Deterministic Trajectory Optimization through Probabilistic Optimal Control
Mohammad Mahmoudi Filabadi, Tom Lefebvre, Guillaume Crevecoeur
TL;DR
The paper reframes deterministic trajectory optimization as a probabilistic inference problem under the risk-sensitive objective, enabling EM-based fixed-point iterations that yield probabilistic policies converging to the deterministic optimum. It introduces two derivative-free algorithms, SP-PDP and SP-BSC, that rely on sigma-point uncertainty propagation and Fourier-Hermite expansions to evaluate and update policies without gradients. Through backward-forward (SP-PDP) and forward-backward (SP-BSC) schemes, the methods balance exploration and exploitation, improving stability and convergence on nonlinear, high-dimensional systems. The approach demonstrates favorable performance on pendulum, cart-pole, and 6-DoF planning tasks, with automatic regularization via the prior policy and a tunable risk parameter that governs exploration intensity, suggesting practical advantages for robust trajectory optimization.
Abstract
In this article, we discuss two algorithms tailored to discrete-time deterministic finite-horizon nonlinear optimal control problems or so-called deterministic trajectory optimization problems. Both algorithms can be derived from an emerging theoretical paradigm that we refer to as probabilistic optimal control. The paradigm reformulates stochastic optimal control as an equivalent probabilistic inference problem and can be viewed as a generalisation of the former. The merit of this perspective is that it allows to address the problem using the Expectation-Maximization algorithm. It is shown that the application of this algorithm results in a fixed point iteration of probabilistic policies that converge to the deterministic optimal policy. Two strategies for policy evaluation are discussed, using state-of-the-art uncertainty quantification methods resulting into two distinct algorithms.
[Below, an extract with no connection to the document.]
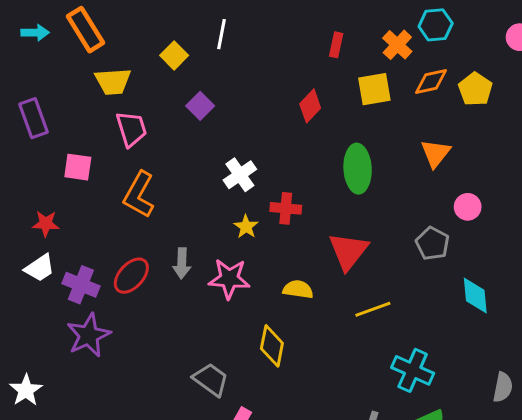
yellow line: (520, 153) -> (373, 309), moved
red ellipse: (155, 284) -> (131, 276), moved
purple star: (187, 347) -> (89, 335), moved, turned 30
The algorithms are structurally closest related to the differential dynamic programming algorithm and related methods that use sigma-point methods to avoid direct gradient evaluations. The main advantage of the algorithms is an improved balance between exploration and exploitation over the iterations, leading to improved numerical stability and accelerated convergence. These properties are demonstrated on different nonlinear systems.